After decades of being an infamous director of horror and science fiction, with cult-classics including The Thing, Halloween and Escape From New York, John Carpenter has decided to focus less on cinematography and more on sounds, and though this may seem surprising, it should be known that Carpenter is not only a producer and director of films but has also composed the music for most of his canon. So, who better than the legend himself to present a soundtrack album of non-soundtrack material?
In spite of the somewhat misleading title, Lost Themes does not contain unused scores from previous films that have been rediscovered, instead it is a collection of nine new instrumental pieces by Carpenter in collaboration with his son Cody and godson, Daniel Davies. The album begins with ‘Vortex’, and from the get-go, Carpenter’s trademark style is instantly recognisable with filtered sequencer percussion, atmospheric piano, and an inexorable metronome pulse, creating an absorbing and gripping sense of sombreness.
The remaining eight tracks continue in a similar fashion, with each score creating a chance for the listener to envisage the generic expectations or the opening montage from a Carpenter film. You know the type, where the main character shuffles through the fog to eventually turn around and face the camera with a longing gaze.

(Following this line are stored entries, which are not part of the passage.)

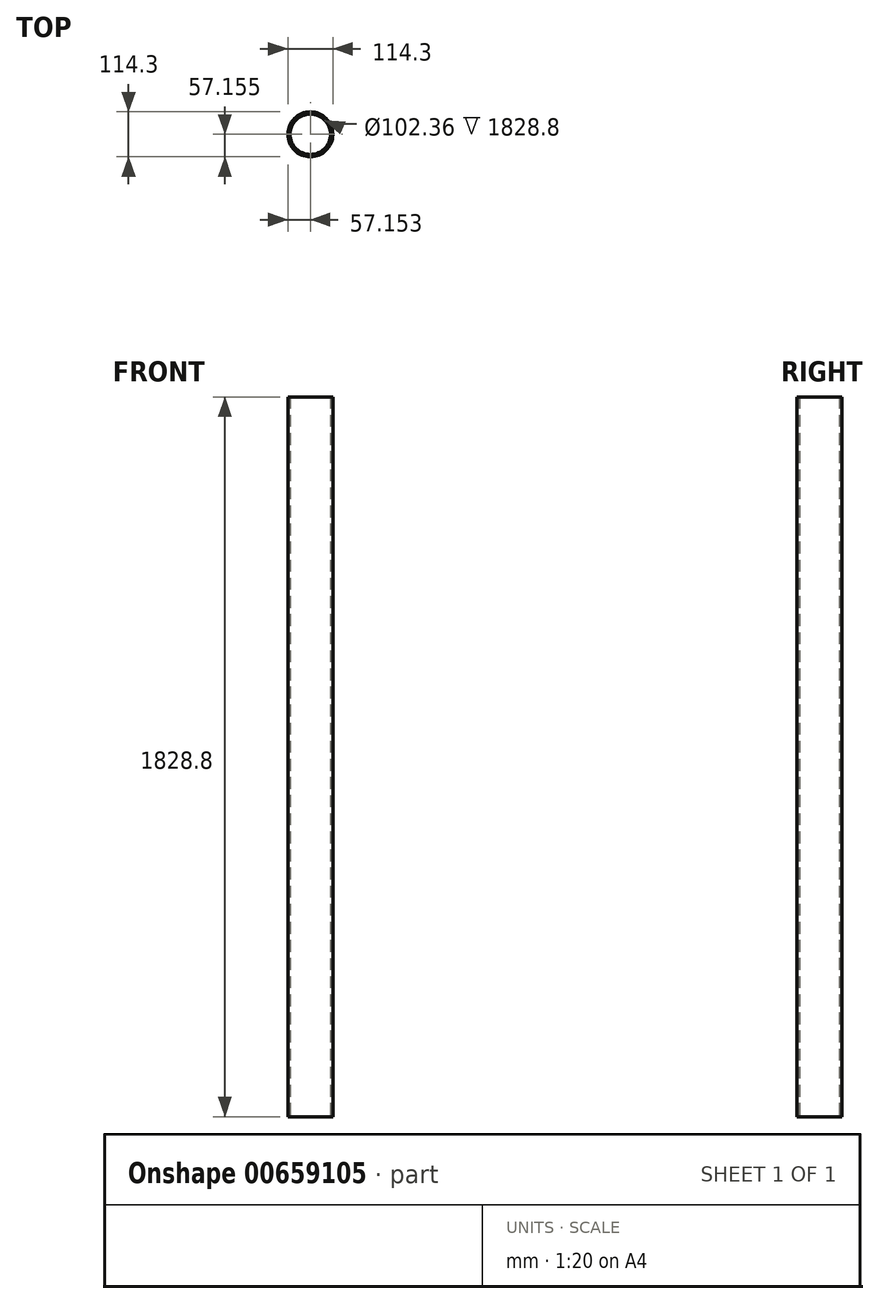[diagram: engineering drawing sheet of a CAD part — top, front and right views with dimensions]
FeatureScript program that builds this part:
annotation { "Feature Type Name" : "Feature", "Feature Type Description" : "" }
export const myFeature = defineFeature(function(context is Context, id is Id, definition is map)
    precondition{}
    {
        {
            var Q0;
            Q0=qCreatedBy(makeId("Top.planeOp"),FACE);
            var sketch = newSketch(context, id + "F0", { "sketchPlane" : qUnion([Q0])});
            skCircle(sketch, "E0", {"center": v(-58.56, 38.74) * mm, "radius": 57.15 * mm});
            skCircle(sketch, "E1", {"center": v(-58.56, 38.74) * mm, "radius": 51.18 * mm});
            skSolve(sketch);
        }
        {
            var Q0;
            Q0=makeQuery(id+"F0.imprint","IMPRINT",FACE,{"disambiguationData":[TD([[makeQuery(id+"F0.imprint","IMPRINT",EDGE,{"derivedFrom":sQuery(id+"F0.wireOp",EDGE,"E0")}),1.0]])]});
            extrude(context, id + "F1", {"entities" : qUnion([Q0]), "depth" : 1828.8 * mm, "offsetDistance" : 25.4 * mm});
        }
    });
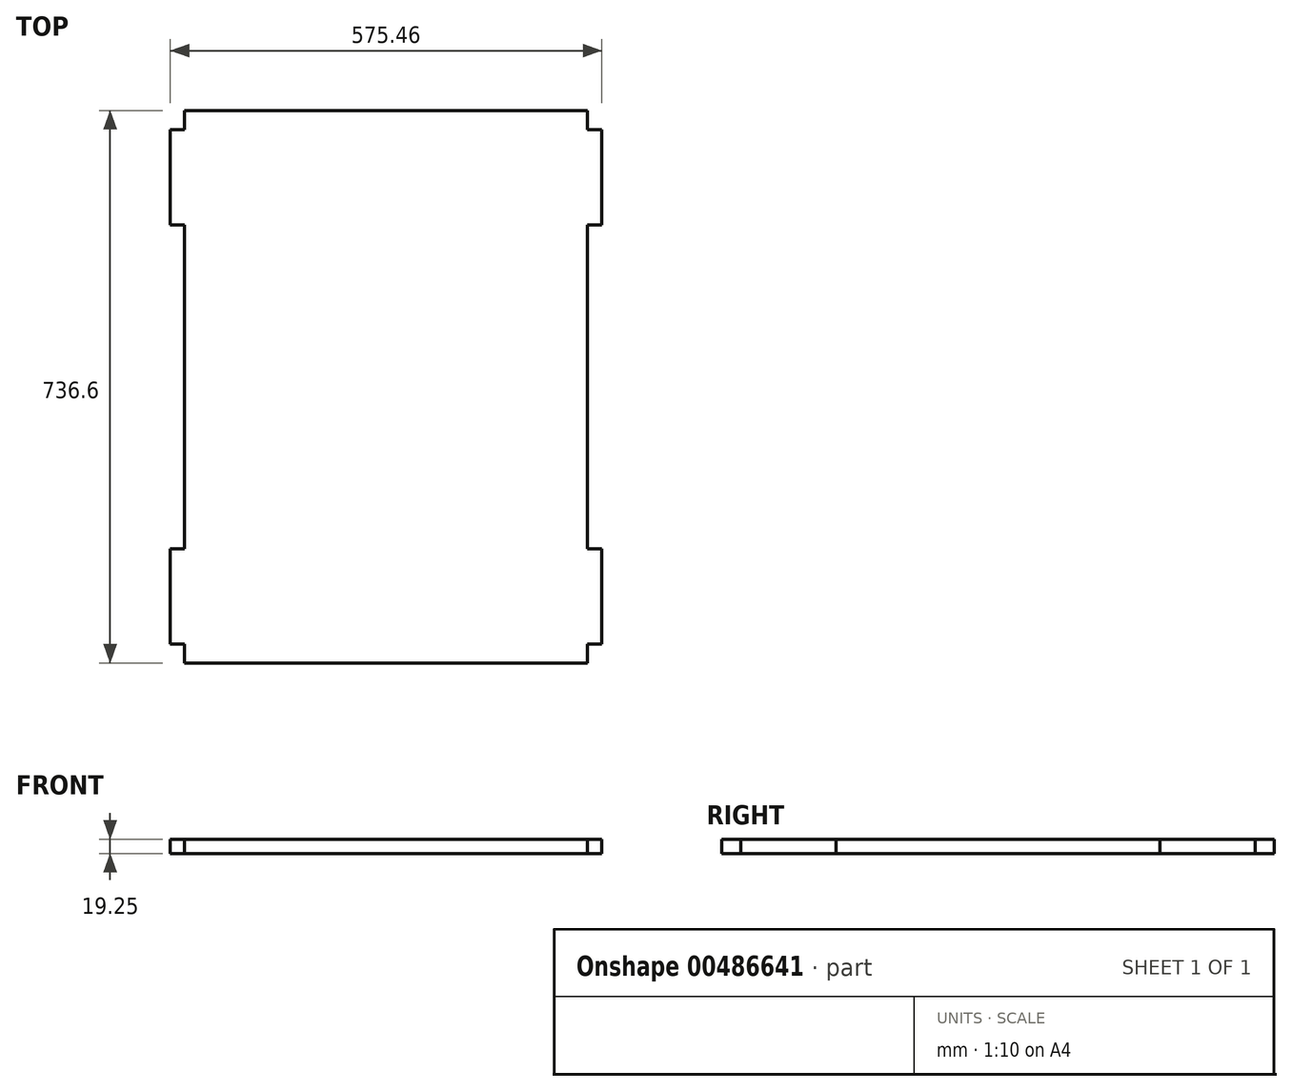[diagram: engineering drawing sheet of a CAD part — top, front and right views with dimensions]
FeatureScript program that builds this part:
annotation { "Feature Type Name" : "Feature", "Feature Type Description" : "" }
export const myFeature = defineFeature(function(context is Context, id is Id, definition is map)
    precondition{}
    {
        {
            var Q0;
            Q0=qCreatedBy(makeId("Top.planeOp"),FACE);
            var sketch = newSketch(context, id + "F0", { "sketchPlane" : qUnion([Q0])});
            skLineSegment(sketch, "E0.bottom", {"start": v(-533.55, 619.26) * mm, "end": v(3.4, 619.26) * mm});
            skLineSegment(sketch, "E0.top", {"start": v(-533.55, -117.34) * mm, "end": v(3.4, -117.34) * mm});
            skLineSegment(sketch, "E0.left", {"start": v(-533.55, 619.26) * mm, "end": v(-533.55, -117.34) * mm});
            skLineSegment(sketch, "E0.right", {"start": v(3.4, 619.26) * mm, "end": v(3.4, -117.34) * mm});
            skLineSegment(sketch, "E1", {"start": v(-533.55, 593.86) * mm, "end": v(-552.8, 593.86) * mm});
            skLineSegment(sketch, "E2", {"start": v(-552.8, 593.86) * mm, "end": v(-552.8, 466.86) * mm});
            skLineSegment(sketch, "E3", {"start": v(-552.8, 466.86) * mm, "end": v(-533.55, 466.86) * mm});
            skLineSegment(sketch, "E4", {"start": v(-533.55, -91.94) * mm, "end": v(-552.8, -91.94) * mm});
            skLineSegment(sketch, "E5", {"start": v(-552.8, -91.94) * mm, "end": v(-552.8, 35.06) * mm});
            skLineSegment(sketch, "E6", {"start": v(-552.8, 35.06) * mm, "end": v(-533.55, 35.06) * mm});
            skLineSegment(sketch, "E7", {"start": v(3.4, 593.86) * mm, "end": v(22.65, 593.86) * mm});
            skLineSegment(sketch, "E8", {"start": v(22.65, 593.86) * mm, "end": v(22.65, 466.86) * mm});
            skLineSegment(sketch, "E9", {"start": v(22.65, 466.86) * mm, "end": v(3.4, 466.86) * mm});
            skLineSegment(sketch, "E10", {"start": v(3.4, 35.06) * mm, "end": v(22.65, 35.06) * mm});
            skLineSegment(sketch, "E11", {"start": v(22.65, 35.06) * mm, "end": v(22.65, -91.94) * mm});
            skLineSegment(sketch, "E12", {"start": v(22.65, -91.94) * mm, "end": v(3.4, -91.94) * mm});
            skSolve(sketch);
        }
        {
            var Q0;
            Q0 = qSketchRegion(id + "F0", true);
            extrude(context, id + "F1", {"entities" : qUnion([Q0]), "depth" : 19.25 * mm, "offsetDistance" : 25.4 * mm});
        }
    });
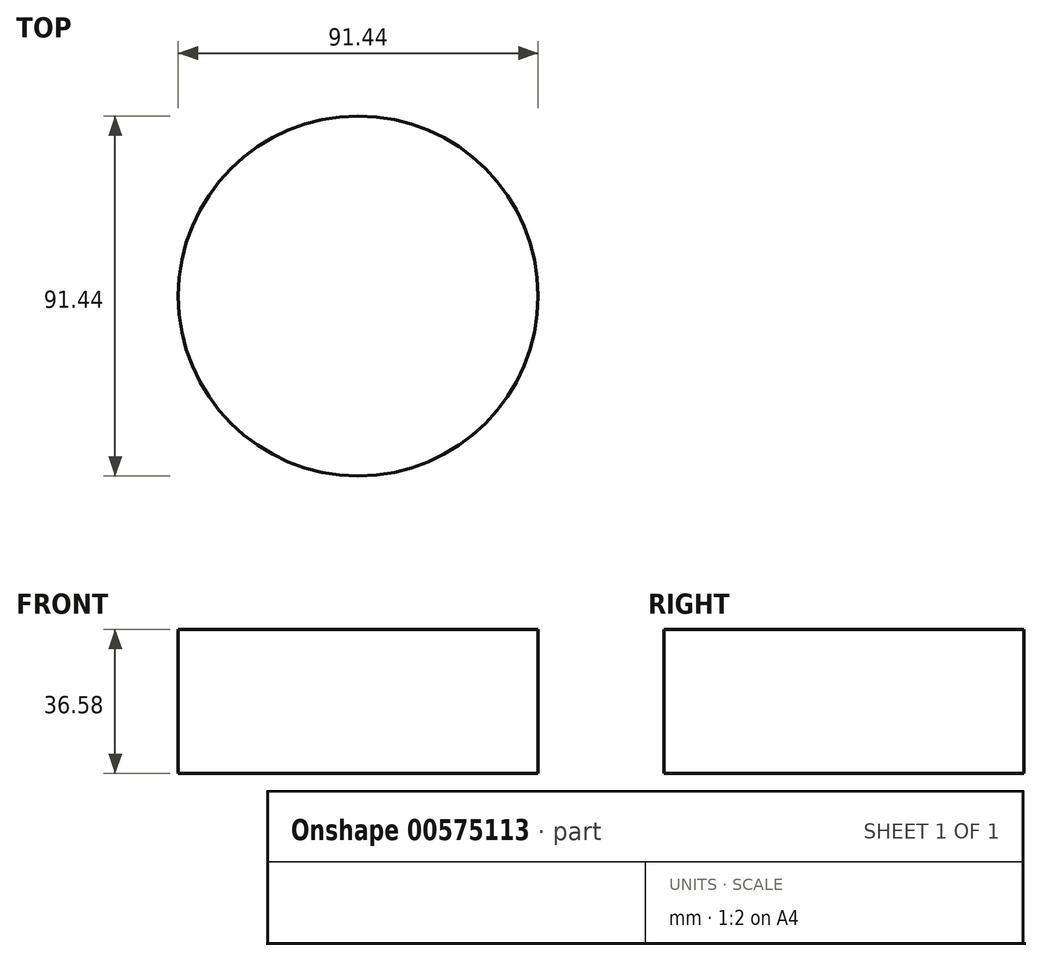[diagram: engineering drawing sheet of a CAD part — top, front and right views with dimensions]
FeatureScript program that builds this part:
annotation { "Feature Type Name" : "Feature", "Feature Type Description" : "" }
export const myFeature = defineFeature(function(context is Context, id is Id, definition is map)
    precondition{}
    {
        {
            var Q0;
            Q0=qCreatedBy(makeId("Top.planeOp"),FACE);
            var sketch = newSketch(context, id + "F0", { "sketchPlane" : qUnion([Q0])});
            skCircle(sketch, "E0", {"center": v(0, 0) * mm, "radius": 45.72 * mm});
            skSolve(sketch);
        }
        {
            var Q0;
            Q0=makeQuery(id+"F0.imprint","IMPRINT",FACE,{"disambiguationData":[TD([[makeQuery(id+"F0.imprint","IMPRINT",EDGE,{"derivedFrom":sQuery(id+"F0.wireOp",EDGE,"E0")}),1.0]])]});
            extrude(context, id + "F1", {"entities" : qUnion([Q0]), "depth" : 0.04 * yard, "offsetDistance" : 0.03 * yard});
        }
        {
            var Q0;
            Q0=makeQuery(id+"F1.opExtrude","CAP_FACE",FACE,{"disambiguationData":[OSD([sQuery(id+"F0.wireOp",EDGE,"E0")])],"isStart":true});
            var sketch = newSketch(context, id + "F2", { "sketchPlane" : qUnion([Q0])});
            skLineSegment(sketch, "E1.bottom", {"start": v(54.86, 54.86) * mm, "end": v(-54.86, 54.86) * mm});
            skLineSegment(sketch, "E1.top", {"start": v(54.86, -54.86) * mm, "end": v(-54.86, -54.86) * mm});
            skLineSegment(sketch, "E1.left", {"start": v(54.86, 54.86) * mm, "end": v(54.86, -54.86) * mm});
            skLineSegment(sketch, "E1.right", {"start": v(-54.86, 54.86) * mm, "end": v(-54.86, -54.86) * mm});
            skPoint(sketch, "E1.middle", {"position": v(0, 0) * mm});
            skSolve(sketch);
        }
        {
            var Q0;
            Q0=makeQuery(id+"F2.imprint","IMPRINT",FACE,{"disambiguationData":[TD([[makeQuery(id+"F2.imprint","IMPRINT",EDGE,{"derivedFrom":sQuery(id+"F2.wireOp",EDGE,"E1.bottom")}),1.0]])]});
            extrude(context, id + "F3", {"entities" : qUnion([Q0]), "depth" : 0.03 * yard, "offsetDistance" : 0.03 * yard});
        }
        {
            var Q0;
            Q0=makeQuery(id+"F3.opExtrude","SWEPT_BODY",BODY,{"disambiguationData":[OSD([sQuery(id+"F0.wireOp",EDGE,"E0"),sQuery(id+"F2.wireOp",EDGE,"E1.bottom"),sQuery(id+"F2.wireOp",EDGE,"E1.top"),sQuery(id+"F2.wireOp",EDGE,"E1.left"),sQuery(id+"F2.wireOp",EDGE,"E1.right")])]});
            deleteBodies(context, id + "F4", {"entities" : qUnion([Q0])});
        }
    });
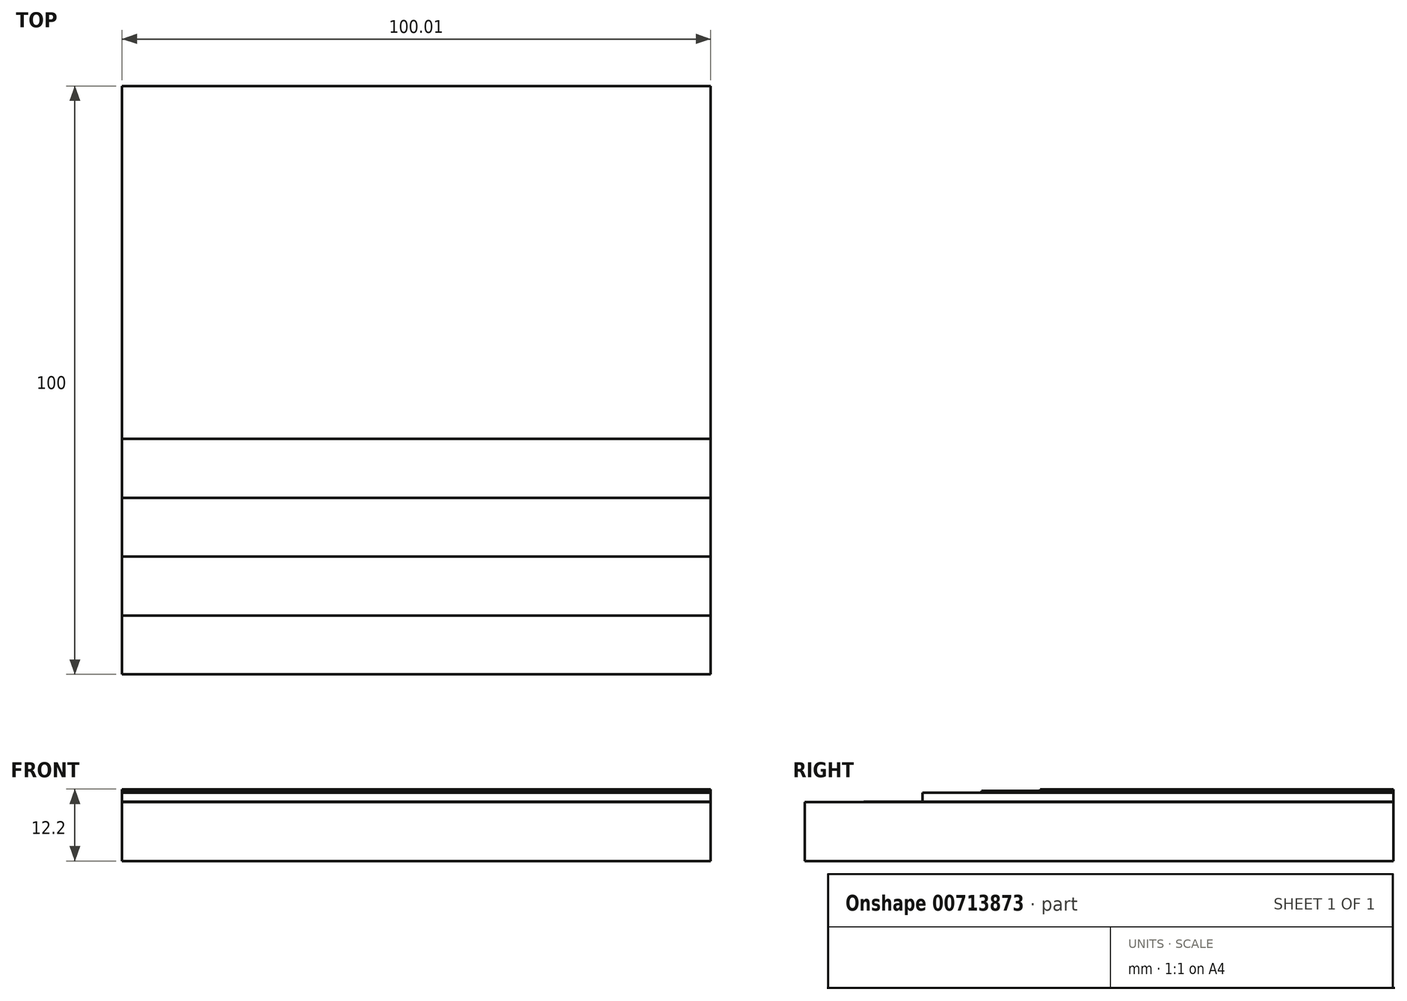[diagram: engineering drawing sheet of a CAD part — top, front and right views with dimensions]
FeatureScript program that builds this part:
annotation { "Feature Type Name" : "Feature", "Feature Type Description" : "" }
export const myFeature = defineFeature(function(context is Context, id is Id, definition is map)
    precondition{}
    {
        {
            var Q0;
            Q0=qCreatedBy(makeId("Front.planeOp"),FACE);
            var sketch = newSketch(context, id + "F0", { "sketchPlane" : qUnion([Q0])});
            skLineSegment(sketch, "E0.bottom", {"start": v(-75.12, -10.66) * mm, "end": v(24.88, -10.66) * mm});
            skLineSegment(sketch, "E0.top", {"start": v(-75.12, -20.66) * mm, "end": v(24.88, -20.66) * mm});
            skLineSegment(sketch, "E0.left", {"start": v(-75.12, -10.66) * mm, "end": v(-75.12, -20.66) * mm});
            skLineSegment(sketch, "E0.right", {"start": v(24.88, -10.66) * mm, "end": v(24.88, -20.66) * mm});
            skLineSegment(sketch, "E1", {"start": v(-75.12, -10.66) * mm, "end": v(-75.12, -10.56) * mm});
            skLineSegment(sketch, "E2", {"start": v(-75.12, -10.56) * mm, "end": v(24.89, -10.56) * mm});
            skLineSegment(sketch, "E3", {"start": v(24.89, -10.56) * mm, "end": v(24.88, -10.66) * mm});
            skLineSegment(sketch, "E4", {"start": v(-75.12, -10.56) * mm, "end": v(-75.12, -9.06) * mm});
            skLineSegment(sketch, "E5", {"start": v(-75.12, -9.06) * mm, "end": v(24.89, -9.06) * mm});
            skLineSegment(sketch, "E6", {"start": v(24.89, -9.06) * mm, "end": v(24.89, -10.56) * mm});
            skLineSegment(sketch, "E7", {"start": v(-75.12, -9.06) * mm, "end": v(-75.12, -8.76) * mm});
            skLineSegment(sketch, "E8", {"start": v(-75.12, -8.76) * mm, "end": v(24.89, -8.76) * mm});
            skLineSegment(sketch, "E9", {"start": v(24.89, -8.76) * mm, "end": v(24.89, -9.06) * mm});
            skLineSegment(sketch, "E10", {"start": v(-75.12, -8.76) * mm, "end": v(-75.12, -8.46) * mm});
            skLineSegment(sketch, "E11", {"start": v(-75.12, -8.46) * mm, "end": v(24.89, -8.46) * mm});
            skLineSegment(sketch, "E12", {"start": v(24.89, -8.46) * mm, "end": v(24.89, -8.76) * mm});
            skSolve(sketch);
        }
        {
            var Q0;
            Q0=makeQuery(id+"F0.imprint","IMPRINT",FACE,{"disambiguationData":[TD([[makeQuery(id+"F0.imprint","IMPRINT",EDGE,{"derivedFrom":sQuery(id+"F0.wireOp",EDGE,"E0.bottom")}),-1.0]])]});
            extrude(context, id + "F1", {"entities" : qUnion([Q0]), "depth" : 100 * mm});
        }
        {
            var Q0;
            Q0=makeQuery(id+"F0.imprint","IMPRINT",FACE,{"disambiguationData":[TD([[makeQuery(id+"F0.imprint","IMPRINT",EDGE,{"derivedFrom":sQuery(id+"F0.wireOp",EDGE,"E0.bottom")}),1.0]])]});
            extrude(context, id + "F2", {"entities" : qUnion([Q0]), "depth" : 90 * mm});
        }
        {
            var Q0;
            Q0=makeQuery(id+"F0.imprint","IMPRINT",FACE,{"disambiguationData":[TD([[makeQuery(id+"F0.imprint","IMPRINT",EDGE,{"derivedFrom":sQuery(id+"F0.wireOp",EDGE,"E2")}),1.0]])]});
            extrude(context, id + "F3", {"entities" : qUnion([Q0]), "depth" : 80 * mm});
        }
        {
            var Q0;
            Q0=makeQuery(id+"F0.imprint","IMPRINT",FACE,{"disambiguationData":[TD([[makeQuery(id+"F0.imprint","IMPRINT",EDGE,{"derivedFrom":sQuery(id+"F0.wireOp",EDGE,"E5")}),1.0]])]});
            extrude(context, id + "F4", {"entities" : qUnion([Q0]), "depth" : 70 * mm});
        }
        {
            var Q0;
            Q0=makeQuery(id+"F0.imprint","IMPRINT",FACE,{"disambiguationData":[TD([[makeQuery(id+"F0.imprint","IMPRINT",EDGE,{"derivedFrom":sQuery(id+"F0.wireOp",EDGE,"E8")}),1.0]])]});
            extrude(context, id + "F5", {"entities" : qUnion([Q0]), "depth" : 60 * mm});
        }
    });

Approaching the album in this imaginative way helps as the listener may run the risk of feeling something is absent without the visual element, though this may simply be down to the fact that it is nearly impossible to hear the music within Lost Themes without ultimately visualising a scene from one his films. Be that as it may, the tracks all surprise with novel ideas and out-of-the-blue twists, and this is established particularly well with the last four tracks.
The intro to ‘Abyss’, for example, starts off redolent of Halloween with its synth-washed, atmospheric sound; slowly moving and then suddenly accelerating hard into a fast-paced, bass laden assault flourished with soft electronic percussion. ‘Wraith’ bubbles and cracks with the use of heavy guitars and a pulsing backdrop ending with a fantastic guitar solo. ‘Purgatory’ has a gloomy feel to it, opening with soft classical strings and doleful piano chimes that eventually give way to a broken drum beat, creating a doom-impending sound, evocative of his work on ‘Vampires’. The album closes with ‘Night’ to round things off in style with a pulsating synthesised bass-line and menacing guitar chords partnered by orchestral hits. Savage, in short.
The overarching ethos here seems to be unruly organs merged with progressive percussions, mildly vicious stomping rhythms mixed with warm electronic massages, jazzy rock meets space pop, basically. Lost Themes contains a glorious formula that works perfectly for those in search of a nostalgic trip with modern production. Plus, it doesn’t sacrifice any of the goodness that got you to like any of John Carpenter’s original scores in the first place.